◆ Given text:
Compared with the already known hybrids ResNet + TCN + attention [31], the proposed method overcomes the inherent spatiotemporal feature fragmentation by synergistically integrating dilated causal convolutions for long-term temporal dependencies and self-attention graph convolutions for spatial sensor topology modeling. An innovative multi-scale parallel architecture enhances feature expressiveness—the refined temporal convolution captures different fault patterns, while adaptive attention mechanisms suppress noise interference. The modular lightweight design enables GPU-accelerated computation, demonstrating on the XJTU-SY dataset superior accuracy, enhanced robustness, and deployment readiness for industrial predictive maintenance.

The contributions of this paper are summarized as follows:

(1)

The Data Augmentation Module (DAM) employs sliding window techniques to expand dataset features and further concatenates two-dimensional features, facilitating the capture of more degradation patterns. The Dilated Causal Module (DCM) not only captures long-term temporal dependencies but also maintains the causal properties of time-series data, addressing limitations in long-sequence modeling found in previous approaches.

(2)

The Feature Fusion Module (FFM) utilizes self-attention-based graph convolution for spatial modeling to more effectively capture spatial dependencies in bearing vibration signals, while employing an improved multi-scale temporal convolution module to extract temporal features, alleviating previous limitations in temporal modeling. The efficient multi-scale attention module enhances feature consistency and expressiveness through global adaptive pooling and SoftMax weighting mechanisms, reducing shortcomings in feature fusion found in prior methods. The combined convolutional blocks improve computational efficiency, reduce temporal dependencies in the model, and enable higher efficiency through parallel computing. The multi-scale temporal convolutional network and attention mechanisms effectively filter noise, improving robustness against noise and outliers.

(3)

Using the XJTU-SY bearing full-life test dataset, comparative experiments with other advanced models and ablation studies of the proposed method itself demonstrate through multiple evaluation metrics that our approach achieves smaller prediction errors and higher accuracy.

The subsequent sections are organized as follows: Section 2 presents the theoretical background, Section 3 describes the proposed theoretical modules and bearing RUL prediction model, Section 4 validates the effectiveness of the proposed method through comparative experiments and ablation studies on the XJTU-SY dataset, and finally Section 5 concludes the paper.

2. Theoretical Foundations

2.1. Deep Residual Networks

Deep Residual Networks represent an advanced deep neural network architecture developed from classical convolutional neural networks. By introducing a “skip connection” structure, DRN effectively addresses the gradient vanishing and training degradation problems inherent in conventional CNNs.

◆ Material:
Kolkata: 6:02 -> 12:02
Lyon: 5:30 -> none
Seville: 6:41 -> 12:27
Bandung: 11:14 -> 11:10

◆ What is being asked:
Decide whether each statement agrees with the bearing-prediction text above, answering yes or no and quoting the words of the text that decide it. 1. The Data Augmentation Module uses sliding window techniques to expand dataset features. 2. Section 2 describes the proposed bearing RUL prediction model. 3. The efficient multi-scale attention module relies on global max pooling and SoftMax weighting.

◆ Solution to this exercise:
1. Yes: "The Data Augmentation Module (DAM) employs sliding window techniques to expand dataset features"
2. No: "Section 3 describes the proposed theoretical modules and bearing RUL prediction model"
3. No: "through global adaptive pooling and SoftMax weighting mechanisms"